Underwater researchThe first underwater archaeological survey conducted in 1971 led by P.Throckmorton (co-founder of the Hellenic Institute of Marine Archaeology), H.Edgerton and El.Gialouri. It was the first time in Greece that the technology of sonar systems appropriately modified for archaeological purposes were applied by H. Edgerton. The overall five expeditions that took place between 1971 and 1972 had been aiming to identify shipwrecks, particularly those of 16th century ships participating in the Battle of Lepanto. The results of this research carried out in depths of about 50 meters, proved to be below expectations. While the researchers managed to locate several 'targets' (potential shipwrecks), the morphology and composition of the seabed, however, significantly had been altered by the continuous embankments of the river Achelous which possibly covered any of the archaeological remains. It was not earlier than 2002 when the second archaeological survey organized in the vast territory between Messologi and the Oxia Island. For the purposes of a documentary dedicated to the Battle of Lepanto (1571) organized by the German channel Spiegel TV, scientists and specialized divers went on an extensive archaeological survey. In this research, the assembled scientists applied modern mapping technologies in order to locate and identify underwater antiquities while being accompanied by specialized deep-divers. Surveys once again failed to meet expectations.

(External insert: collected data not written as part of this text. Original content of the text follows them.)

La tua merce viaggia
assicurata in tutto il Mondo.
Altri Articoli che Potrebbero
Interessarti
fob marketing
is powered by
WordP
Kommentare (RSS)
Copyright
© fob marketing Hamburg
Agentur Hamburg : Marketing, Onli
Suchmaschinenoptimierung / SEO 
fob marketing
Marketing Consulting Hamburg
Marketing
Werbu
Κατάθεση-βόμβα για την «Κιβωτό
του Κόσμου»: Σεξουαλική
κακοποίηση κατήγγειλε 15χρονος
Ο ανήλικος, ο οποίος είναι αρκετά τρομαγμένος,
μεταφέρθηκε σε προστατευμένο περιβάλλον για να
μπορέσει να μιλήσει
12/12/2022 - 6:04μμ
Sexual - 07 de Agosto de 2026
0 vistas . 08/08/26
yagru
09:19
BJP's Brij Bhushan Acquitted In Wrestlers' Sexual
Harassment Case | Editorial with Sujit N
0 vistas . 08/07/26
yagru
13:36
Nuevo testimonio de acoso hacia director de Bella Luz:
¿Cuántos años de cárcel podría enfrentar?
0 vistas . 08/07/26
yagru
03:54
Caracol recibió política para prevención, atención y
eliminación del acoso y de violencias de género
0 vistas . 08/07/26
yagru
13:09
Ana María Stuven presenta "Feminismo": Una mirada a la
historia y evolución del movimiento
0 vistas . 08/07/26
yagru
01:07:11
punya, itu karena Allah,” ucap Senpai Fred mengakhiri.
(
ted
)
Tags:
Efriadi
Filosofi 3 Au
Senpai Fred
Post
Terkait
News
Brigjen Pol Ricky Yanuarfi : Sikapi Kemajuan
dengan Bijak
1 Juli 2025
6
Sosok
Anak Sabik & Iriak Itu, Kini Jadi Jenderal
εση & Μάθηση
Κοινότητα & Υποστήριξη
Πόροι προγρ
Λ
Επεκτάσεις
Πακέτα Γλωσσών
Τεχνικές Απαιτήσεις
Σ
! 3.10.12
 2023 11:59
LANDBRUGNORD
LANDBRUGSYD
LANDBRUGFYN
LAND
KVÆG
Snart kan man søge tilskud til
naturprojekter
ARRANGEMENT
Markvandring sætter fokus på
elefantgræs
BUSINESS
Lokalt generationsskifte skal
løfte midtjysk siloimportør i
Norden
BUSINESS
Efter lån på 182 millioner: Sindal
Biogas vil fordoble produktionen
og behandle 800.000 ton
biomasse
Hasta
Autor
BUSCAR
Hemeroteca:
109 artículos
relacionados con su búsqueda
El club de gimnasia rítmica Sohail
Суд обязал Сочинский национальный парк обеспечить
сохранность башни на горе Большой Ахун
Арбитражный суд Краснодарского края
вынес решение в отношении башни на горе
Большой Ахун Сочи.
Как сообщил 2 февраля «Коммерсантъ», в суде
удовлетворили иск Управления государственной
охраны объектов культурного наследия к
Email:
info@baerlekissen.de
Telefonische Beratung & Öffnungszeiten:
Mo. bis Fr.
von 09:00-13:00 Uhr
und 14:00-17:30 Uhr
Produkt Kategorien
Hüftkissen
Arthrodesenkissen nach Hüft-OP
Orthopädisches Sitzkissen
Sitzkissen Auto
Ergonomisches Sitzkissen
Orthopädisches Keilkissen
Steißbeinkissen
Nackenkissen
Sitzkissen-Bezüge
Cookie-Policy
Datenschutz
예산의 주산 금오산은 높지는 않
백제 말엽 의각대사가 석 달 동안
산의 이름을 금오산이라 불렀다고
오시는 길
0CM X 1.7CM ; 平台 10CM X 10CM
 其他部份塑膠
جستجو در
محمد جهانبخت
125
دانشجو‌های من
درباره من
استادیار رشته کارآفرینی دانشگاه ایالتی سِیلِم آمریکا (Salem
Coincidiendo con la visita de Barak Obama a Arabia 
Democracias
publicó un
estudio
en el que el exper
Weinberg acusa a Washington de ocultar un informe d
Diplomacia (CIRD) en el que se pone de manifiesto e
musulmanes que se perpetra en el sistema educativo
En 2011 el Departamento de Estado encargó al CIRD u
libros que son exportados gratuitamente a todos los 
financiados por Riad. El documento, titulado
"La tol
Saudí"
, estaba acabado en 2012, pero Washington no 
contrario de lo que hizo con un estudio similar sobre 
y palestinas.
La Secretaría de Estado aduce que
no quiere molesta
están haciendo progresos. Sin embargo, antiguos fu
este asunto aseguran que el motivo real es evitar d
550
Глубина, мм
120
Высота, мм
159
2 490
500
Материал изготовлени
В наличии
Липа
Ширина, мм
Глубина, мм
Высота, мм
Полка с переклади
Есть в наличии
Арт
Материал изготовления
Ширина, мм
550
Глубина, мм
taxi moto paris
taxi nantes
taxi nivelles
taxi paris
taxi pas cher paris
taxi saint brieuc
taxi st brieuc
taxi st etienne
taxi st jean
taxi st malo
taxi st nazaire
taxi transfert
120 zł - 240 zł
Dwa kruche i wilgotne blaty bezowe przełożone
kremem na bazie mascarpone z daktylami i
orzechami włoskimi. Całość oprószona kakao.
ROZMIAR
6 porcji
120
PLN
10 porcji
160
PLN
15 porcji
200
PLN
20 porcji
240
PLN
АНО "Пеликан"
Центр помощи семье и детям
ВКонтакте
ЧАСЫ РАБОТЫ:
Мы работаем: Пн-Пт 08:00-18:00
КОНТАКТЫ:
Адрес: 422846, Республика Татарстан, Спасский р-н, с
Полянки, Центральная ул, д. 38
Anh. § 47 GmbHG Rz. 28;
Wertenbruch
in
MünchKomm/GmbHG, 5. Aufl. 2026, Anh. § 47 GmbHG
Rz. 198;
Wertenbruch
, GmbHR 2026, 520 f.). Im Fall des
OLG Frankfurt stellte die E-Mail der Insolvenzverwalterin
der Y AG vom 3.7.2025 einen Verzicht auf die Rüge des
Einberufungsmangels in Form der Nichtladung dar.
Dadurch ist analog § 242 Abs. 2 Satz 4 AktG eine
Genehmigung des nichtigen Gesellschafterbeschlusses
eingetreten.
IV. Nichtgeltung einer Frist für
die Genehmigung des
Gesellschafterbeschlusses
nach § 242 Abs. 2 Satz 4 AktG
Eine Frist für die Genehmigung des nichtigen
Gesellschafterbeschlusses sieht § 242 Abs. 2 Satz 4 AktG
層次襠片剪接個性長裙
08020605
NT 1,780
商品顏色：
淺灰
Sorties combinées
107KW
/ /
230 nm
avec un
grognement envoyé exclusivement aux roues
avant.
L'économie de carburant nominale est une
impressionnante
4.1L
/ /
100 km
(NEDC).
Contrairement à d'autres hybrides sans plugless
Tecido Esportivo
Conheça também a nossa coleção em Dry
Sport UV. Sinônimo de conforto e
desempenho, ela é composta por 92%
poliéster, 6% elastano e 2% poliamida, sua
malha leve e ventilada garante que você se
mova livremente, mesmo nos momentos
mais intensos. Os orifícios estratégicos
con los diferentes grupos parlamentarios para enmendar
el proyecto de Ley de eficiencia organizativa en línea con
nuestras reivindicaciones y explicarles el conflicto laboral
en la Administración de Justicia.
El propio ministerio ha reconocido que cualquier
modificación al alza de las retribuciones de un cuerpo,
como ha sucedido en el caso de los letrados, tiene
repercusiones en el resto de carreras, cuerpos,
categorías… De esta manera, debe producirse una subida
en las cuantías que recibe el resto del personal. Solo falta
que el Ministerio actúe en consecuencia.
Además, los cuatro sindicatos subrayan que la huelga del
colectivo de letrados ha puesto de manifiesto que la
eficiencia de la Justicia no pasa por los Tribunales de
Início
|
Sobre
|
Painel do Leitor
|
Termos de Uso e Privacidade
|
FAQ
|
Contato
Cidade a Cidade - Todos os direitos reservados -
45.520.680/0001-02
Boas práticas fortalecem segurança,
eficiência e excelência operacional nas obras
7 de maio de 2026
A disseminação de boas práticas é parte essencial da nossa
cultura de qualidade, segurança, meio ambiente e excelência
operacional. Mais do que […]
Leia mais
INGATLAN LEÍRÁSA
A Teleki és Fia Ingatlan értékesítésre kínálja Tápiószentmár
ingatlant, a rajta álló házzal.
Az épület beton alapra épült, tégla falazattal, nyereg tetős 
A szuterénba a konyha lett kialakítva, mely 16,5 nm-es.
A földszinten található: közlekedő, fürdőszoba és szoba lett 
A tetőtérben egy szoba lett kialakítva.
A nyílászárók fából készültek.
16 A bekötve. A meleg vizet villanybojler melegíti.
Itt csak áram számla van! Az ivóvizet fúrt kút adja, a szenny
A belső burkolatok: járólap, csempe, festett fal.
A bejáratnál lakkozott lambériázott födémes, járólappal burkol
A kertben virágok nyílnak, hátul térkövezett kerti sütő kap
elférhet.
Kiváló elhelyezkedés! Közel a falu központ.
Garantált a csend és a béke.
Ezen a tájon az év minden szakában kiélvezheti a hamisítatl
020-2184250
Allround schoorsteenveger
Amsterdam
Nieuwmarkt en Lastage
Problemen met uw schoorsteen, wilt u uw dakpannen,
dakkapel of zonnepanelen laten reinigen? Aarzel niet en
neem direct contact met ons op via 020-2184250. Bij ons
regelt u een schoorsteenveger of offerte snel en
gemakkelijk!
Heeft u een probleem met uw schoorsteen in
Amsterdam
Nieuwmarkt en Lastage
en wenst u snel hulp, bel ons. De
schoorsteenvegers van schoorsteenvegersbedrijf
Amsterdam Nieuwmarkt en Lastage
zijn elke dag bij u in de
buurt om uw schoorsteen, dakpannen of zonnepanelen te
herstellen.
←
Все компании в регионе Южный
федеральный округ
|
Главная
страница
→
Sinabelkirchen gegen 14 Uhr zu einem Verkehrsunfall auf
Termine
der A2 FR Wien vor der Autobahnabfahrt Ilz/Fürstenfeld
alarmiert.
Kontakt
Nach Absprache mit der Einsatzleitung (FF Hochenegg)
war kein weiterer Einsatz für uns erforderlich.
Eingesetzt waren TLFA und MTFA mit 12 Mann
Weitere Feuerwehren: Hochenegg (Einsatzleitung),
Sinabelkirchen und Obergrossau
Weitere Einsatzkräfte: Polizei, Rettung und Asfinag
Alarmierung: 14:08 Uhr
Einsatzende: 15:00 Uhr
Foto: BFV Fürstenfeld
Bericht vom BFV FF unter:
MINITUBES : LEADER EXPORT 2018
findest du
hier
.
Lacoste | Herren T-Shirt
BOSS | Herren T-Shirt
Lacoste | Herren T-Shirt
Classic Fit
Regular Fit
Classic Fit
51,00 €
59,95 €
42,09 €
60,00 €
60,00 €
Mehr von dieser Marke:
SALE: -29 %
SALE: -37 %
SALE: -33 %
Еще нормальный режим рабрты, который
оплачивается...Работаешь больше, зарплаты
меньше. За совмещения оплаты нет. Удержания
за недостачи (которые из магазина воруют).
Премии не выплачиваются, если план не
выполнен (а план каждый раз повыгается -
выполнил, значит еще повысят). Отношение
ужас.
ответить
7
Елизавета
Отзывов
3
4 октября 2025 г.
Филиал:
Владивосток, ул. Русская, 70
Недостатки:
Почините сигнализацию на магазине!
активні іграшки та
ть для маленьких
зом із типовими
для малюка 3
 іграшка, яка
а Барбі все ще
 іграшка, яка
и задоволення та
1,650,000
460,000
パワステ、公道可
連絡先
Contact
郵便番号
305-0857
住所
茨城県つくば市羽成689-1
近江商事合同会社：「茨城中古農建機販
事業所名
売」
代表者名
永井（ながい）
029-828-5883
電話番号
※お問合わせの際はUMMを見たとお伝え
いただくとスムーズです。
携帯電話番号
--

However, at a depth of about -10 m. a wooden vessel was found, of approximately 30 m. long which however has been dated in the middle 19th century.
The dynamic geomorphological setting of the seabed of Patras Gulf and off the coast of Nafpaktos which proved to be a substantial obstacle in identifying underwater antiquities was the object of the following –third- survey. Conducted in 2006 by the Department of Geology, University of Patras under the direction of G. Papatheodorou, this geological research yielded a series of interesting findings in relation to the remains of the Battle. Within the Battle’s proposed territories, the university's sonar detected a number of individual formations composed of solid layers of sand. The latter seemed more likely to have been created by the reaction of potential shipwrecks with the continuous layers of incoming sand from Acheloos river. According to the researchers it is a solid case that beneath those layers lie a number of naturally preserved shipwrecks of the Battle of Lepanto. A detailed account about these expeditions can be found in the blog "The Unknown Patraic Gulf", with lots of information about the region throughout time (see Webliography).